__Questions__.
1. Copy the SVD compression passage starting with "A = imread('Mountain.jpg');" and going on through "an \(m \times n\) matrix.", swapping "matrix" for "array" each time it appears.
2. Pick up the SVD compression passage at the point where it stops and keep writing it.
::: Excerpt to read :::
One particular use of the SVD is for data compression. The following code will read the file Mountain.jpg into MATLAB and convert it to a rectangular matrix of values.

A = imread('Mountain.jpg');
A = A(:,:,1);
A = im2double(A);
imshow(A)

Once the matrix is in MATLAB do the following. In this we assume that \(A\) is an \(m \times n\) matrix.

1. Find the SVD of the image (remember the semicolons!!!!!!). This will take over a minute with our code so be patient. Once it is done check that your SVD code does a decent approximation of the original image.

   = MySVD(A);
   error = norm(A - U*S*V')
   

2. Get the singular values out of \(\Sigma\) and find the largest \(P\)% of the singular values. Let's say that this is \(N\) values. Create four new matrices \(U_{new}\), \(\Sigma_{new}\), \(V_{new}\), and \(A_{new}\) in the following way.

   1. \(U_{new}\) is \(m \times N\) and contains only the first \(N\) columns of \(U\).

   2. \(\Sigma_{new}\) is \(N \times N\) and contains only the top \(P\)% of the singular values of \(A\).
::: Information given :::
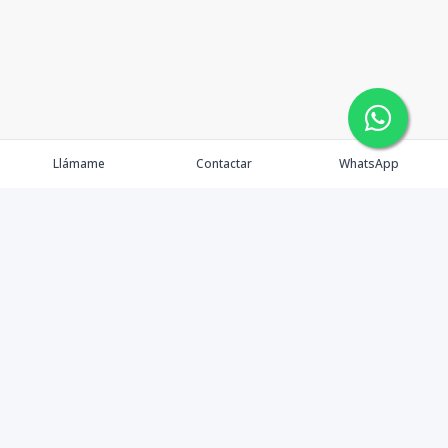
Llámame
Contactar
WhatsApp
Comprar
Alquilar
Agentes
Contacto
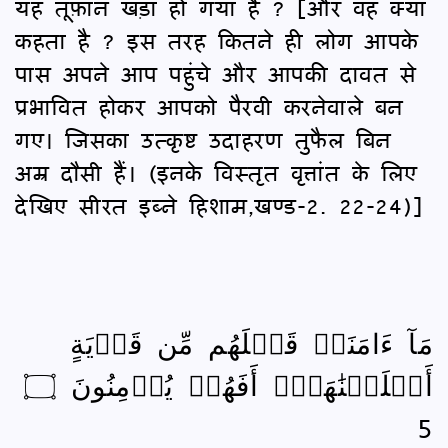
यह तूफ़ान खड़ा हो गया है ? [और वह क्या
कहता है ? इस तरह कितने ही लोग आपके
पास अपने आप पहुंचे और आपकी दावत से
प्रभावित होकर आपको पैरवी करनेवाले बन
गए। जिसका उत्कृष्ट उदाहरण तुफैल बिन
अम्र दौसी हैं। (इनके विस्तृत वृत्तांत के लिए
देखिए सीरत इब्ने हिशाम,खण्ड-2. 22-24)]
مَآ ءَامَنَتۡ قَبۡلَهُم مِّن قَرۡيَةٍ
أَهۡلَكۡنَٰهَآۖ أَفَهُمۡ يُؤۡمِنُونَ ۝
5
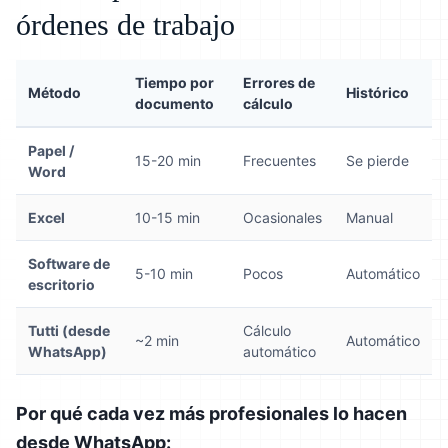
órdenes de trabajo
Tiempo por
Errores de
Método
Histórico
documento
cálculo
Papel /
15-20 min
Frecuentes
Se pierde
Word
Excel
10-15 min
Ocasionales
Manual
Software de
5-10 min
Pocos
Automático
escritorio
Tutti (desde
Cálculo
~2 min
Automático
WhatsApp)
automático
Por qué cada vez más profesionales lo hacen
desde WhatsApp:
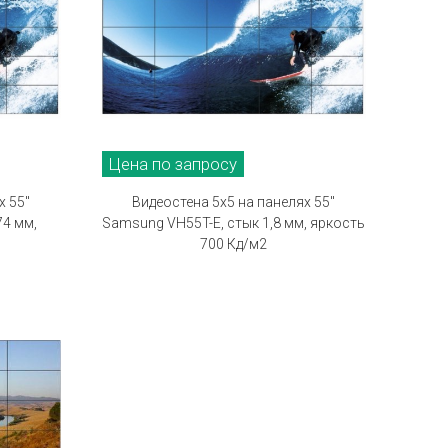
Цена по запросу
х 55"
Видеостена 5х5 на панелях 55"
74 мм,
Samsung VH55T-E, стык 1,8 мм, яркость
700 Кд/м2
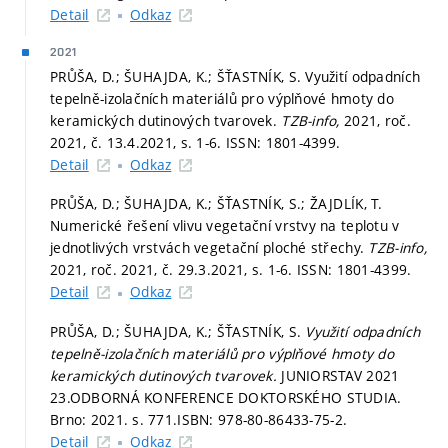
Detail
Odkaz
2021
PRŮŠA, D.; ŠUHAJDA, K.; ŠŤASTNÍK, S. Využití odpadních
tepelně-izolačních materiálů pro výplňové hmoty do
keramických dutinových tvarovek.
TZB-info,
2021, roč.
2021, č. 13.4.2021,
s. 1-6.
ISSN: 1801-4399.
Detail
Odkaz
PRŮŠA, D.; ŠUHAJDA, K.; ŠŤASTNÍK, S.; ŽAJDLÍK, T.
Numerické řešení vlivu vegetační vrstvy na teplotu v
jednotlivých vrstvách vegetační ploché střechy.
TZB-info,
2021, roč. 2021, č. 29.3.2021,
s. 1-6.
ISSN: 1801-4399.
Detail
Odkaz
PRŮŠA, D.; ŠUHAJDA, K.; ŠŤASTNÍK, S.
Využití odpadních
tepelně-izolačních materiálů pro výplňové hmoty do
keramických dutinových tvarovek.
JUNIORSTAV 2021
23.ODBORNÁ KONFERENCE DOKTORSKÉHO STUDIA.
Brno: 2021.
s. 771.
ISBN: 978-80-86433-75-2.
Detail
Odkaz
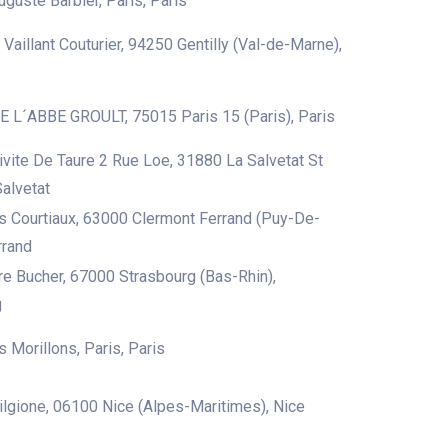
uguste Barbier, Paris, Paris
Vaillant Couturier, 94250 Gentilly (Val-de-Marne),
 L´ABBE GROULT, 75015 Paris 15 (Paris), Paris
ivite De Taure 2 Rue Loe, 31880 La Salvetat St
Salvetat
 Courtiaux, 63000 Clermont Ferrand (Puy-De-
rrand
re Bucher, 67000 Strasbourg (Bas-Rhin),
g
 Morillons, Paris, Paris
rilgione, 06100 Nice (Alpes-Maritimes), Nice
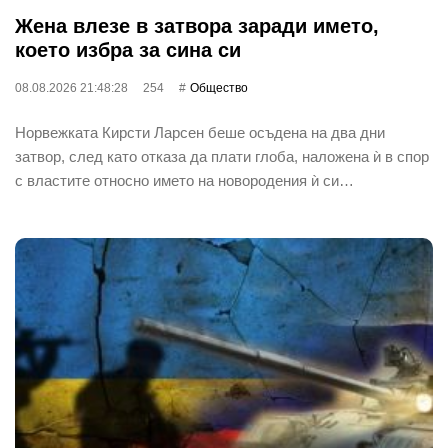
Жена влезе в затвора заради името,
което избра за сина си
08.08.2026 21:48:28
254
Общество
Норвежката Кирсти Ларсен беше осъдена на два дни
затвор, след като отказа да плати глоба, наложена ѝ в спор
с властите относно името на новородения ѝ си…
:::
__Answers below__.
1.
A = imread('Mountain.jpg');
A = A(:,:,1);
A = im2double(A);
imshow(A)

Once the array is in MATLAB do the following. In this we assume that \(A\) is an \(m \times n\) array.

2.
   3. \(V_{new}\) is \(n \times N\) and contains the first \(N\) columns of \(V\).

   4. \(A_{new}\) is \(m \times n\) and is formed by \(U_{new} \Sigma_{new} V_{new}^T\).

3. Show the newly compressed image with imshow(Anew)

4. Compute the storage savings with the following code:

   StorageOld = prod(size(U))+prod(size(S))+prod(size(V))
   StorageNew = prod(size(Unew))+prod(size(Snew))+prod(size(Vnew))
   PercentStorage = StorageNew / StorageOld
   

5. Your code should be written in such a way that you can change \(P\) and see the new image that results (without having to wait for the SVD code every time). Make both qualitative and quantitative decisions about what percent of the singular values to save in order to keep an image that is close enough to the original image.